(Data records)
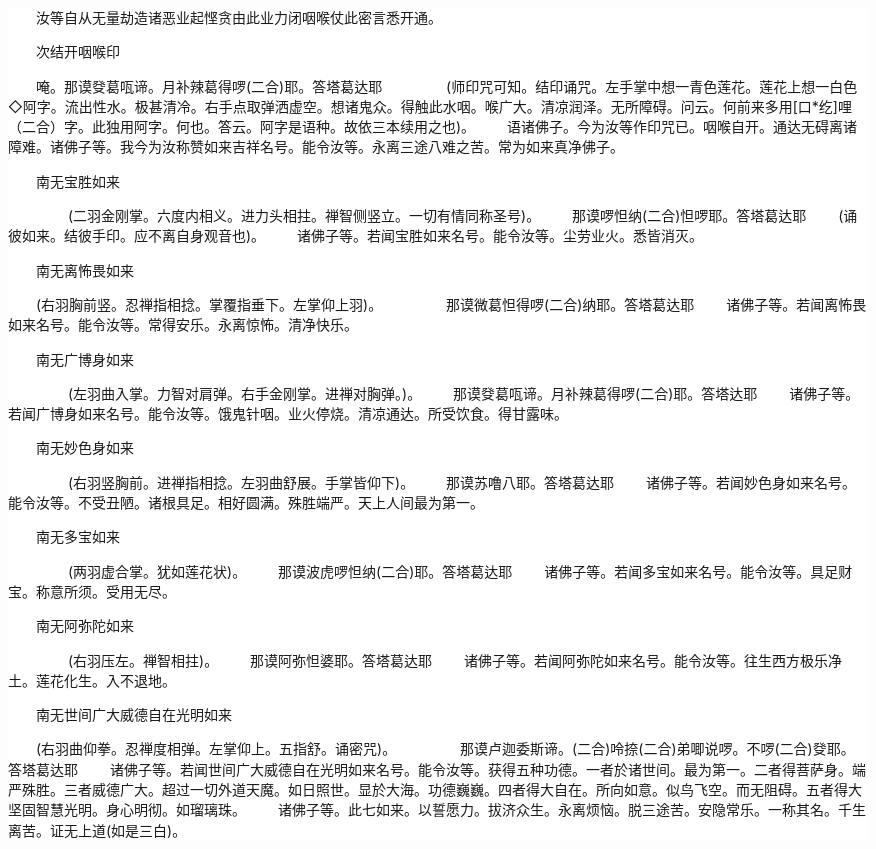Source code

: 　　汝等自从无量劫造诸恶业起悭贪由此业力闭咽喉仗此密言悉开通。

　　次结开咽喉印

　　唵。那谟癹葛咓谛。月补辣葛得啰(二合)耶。答塔葛达耶
　　
　　(师印咒可知。结印诵咒。左手掌中想一青色莲花。莲花上想一白色◇阿字。流出性水。极甚清冷。右手点取弹洒虚空。想诸鬼众。得触此水咽。喉广大。清凉润泽。无所障碍。问云。何前来多用[口*纥]哩（二合）字。此独用阿字。何也。答云。阿字是语种。故依三本续用之也)。
　　语诸佛子。今为汝等作印咒已。咽喉自开。通达无碍离诸障难。诸佛子等。我今为汝称赞如来吉祥名号。能令汝等。永离三途八难之苦。常为如来真净佛子。

　　南无宝胜如来

　　
　　(二羽金刚掌。六度内相义。进力头相拄。禅智侧竖立。一切有情同称圣号)。
　　那谟啰怛纳(二合)怛啰耶。答塔葛达耶
　　(诵彼如来。结彼手印。应不离自身观音也)。
　　诸佛子等。若闻宝胜如来名号。能令汝等。尘劳业火。悉皆消灭。

　　南无离怖畏如来

　　(右羽胸前竖。忍禅指相捻。掌覆指垂下。左掌仰上羽)。
　　
　　那谟微葛怛得啰(二合)纳耶。答塔葛达耶
　　诸佛子等。若闻离怖畏如来名号。能令汝等。常得安乐。永离惊怖。清净快乐。

　　南无广博身如来

　　
　　(左羽曲入掌。力智对肩弹。右手金刚掌。进禅对胸弹。)。
　　那谟癹葛咓谛。月补辣葛得啰(二合)耶。答塔达耶
　　诸佛子等。若闻广博身如来名号。能令汝等。饿鬼针咽。业火停烧。清凉通达。所受饮食。得甘露味。

　　南无妙色身如来

　　
　　(右羽竖胸前。进禅指相捻。左羽曲舒展。手掌皆仰下)。
　　那谟苏噜八耶。答塔葛达耶
　　诸佛子等。若闻妙色身如来名号。能令汝等。不受丑陋。诸根具足。相好圆满。殊胜端严。天上人间最为第一。

　　南无多宝如来

　　
　　(两羽虚合掌。犹如莲花状)。
　　那谟波虎啰怛纳(二合)耶。答塔葛达耶
　　诸佛子等。若闻多宝如来名号。能令汝等。具足财宝。称意所须。受用无尽。

　　南无阿弥陀如来

　　
　　(右羽压左。禅智相拄)。
　　那谟阿弥怛婆耶。答塔葛达耶
　　诸佛子等。若闻阿弥陀如来名号。能令汝等。往生西方极乐净土。莲花化生。入不退地。

　　南无世间广大威德自在光明如来

　　(右羽曲仰拳。忍禅度相弹。左掌仰上。五指舒。诵密咒)。
　　
　　那谟卢迦委斯谛。(二合)呤捺(二合)弟唧说啰。不啰(二合)癹耶。答塔葛达耶
　　诸佛子等。若闻世间广大威德自在光明如来名号。能令汝等。获得五种功德。一者於诸世间。最为第一。二者得菩萨身。端严殊胜。三者威德广大。超过一切外道天魔。如日照世。显於大海。功德巍巍。四者得大自在。所向如意。似鸟飞空。而无阻碍。五者得大坚固智慧光明。身心明彻。如瑠璃珠。
　　诸佛子等。此七如来。以誓愿力。拔济众生。永离烦恼。脱三途苦。安隐常乐。一称其名。千生离苦。证无上道(如是三白)。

### Action item
Repeat only what runs from the line holding "诸佛子等。若闻宝胜如来名号。能令汝等。尘劳业火。悉皆消灭。" to the end of the data, keeping every line exactly as written, first and last included.

### Solution
　　诸佛子等。若闻宝胜如来名号。能令汝等。尘劳业火。悉皆消灭。

　　南无离怖畏如来

　　(右羽胸前竖。忍禅指相捻。掌覆指垂下。左掌仰上羽)。
　　
　　那谟微葛怛得啰(二合)纳耶。答塔葛达耶
　　诸佛子等。若闻离怖畏如来名号。能令汝等。常得安乐。永离惊怖。清净快乐。

　　南无广博身如来

　　
　　(左羽曲入掌。力智对肩弹。右手金刚掌。进禅对胸弹。)。
　　那谟癹葛咓谛。月补辣葛得啰(二合)耶。答塔达耶
　　诸佛子等。若闻广博身如来名号。能令汝等。饿鬼针咽。业火停烧。清凉通达。所受饮食。得甘露味。

　　南无妙色身如来

　　
　　(右羽竖胸前。进禅指相捻。左羽曲舒展。手掌皆仰下)。
　　那谟苏噜八耶。答塔葛达耶
　　诸佛子等。若闻妙色身如来名号。能令汝等。不受丑陋。诸根具足。相好圆满。殊胜端严。天上人间最为第一。

　　南无多宝如来

　　
　　(两羽虚合掌。犹如莲花状)。
　　那谟波虎啰怛纳(二合)耶。答塔葛达耶
　　诸佛子等。若闻多宝如来名号。能令汝等。具足财宝。称意所须。受用无尽。

　　南无阿弥陀如来

　　
　　(右羽压左。禅智相拄)。
　　那谟阿弥怛婆耶。答塔葛达耶
　　诸佛子等。若闻阿弥陀如来名号。能令汝等。往生西方极乐净土。莲花化生。入不退地。

　　南无世间广大威德自在光明如来

　　(右羽曲仰拳。忍禅度相弹。左掌仰上。五指舒。诵密咒)。
　　
　　那谟卢迦委斯谛。(二合)呤捺(二合)弟唧说啰。不啰(二合)癹耶。答塔葛达耶
　　诸佛子等。若闻世间广大威德自在光明如来名号。能令汝等。获得五种功德。一者於诸世间。最为第一。二者得菩萨身。端严殊胜。三者威德广大。超过一切外道天魔。如日照世。显於大海。功德巍巍。四者得大自在。所向如意。似鸟飞空。而无阻碍。五者得大坚固智慧光明。身心明彻。如瑠璃珠。
　　诸佛子等。此七如来。以誓愿力。拔济众生。永离烦恼。脱三途苦。安隐常乐。一称其名。千生离苦。证无上道(如是三白)。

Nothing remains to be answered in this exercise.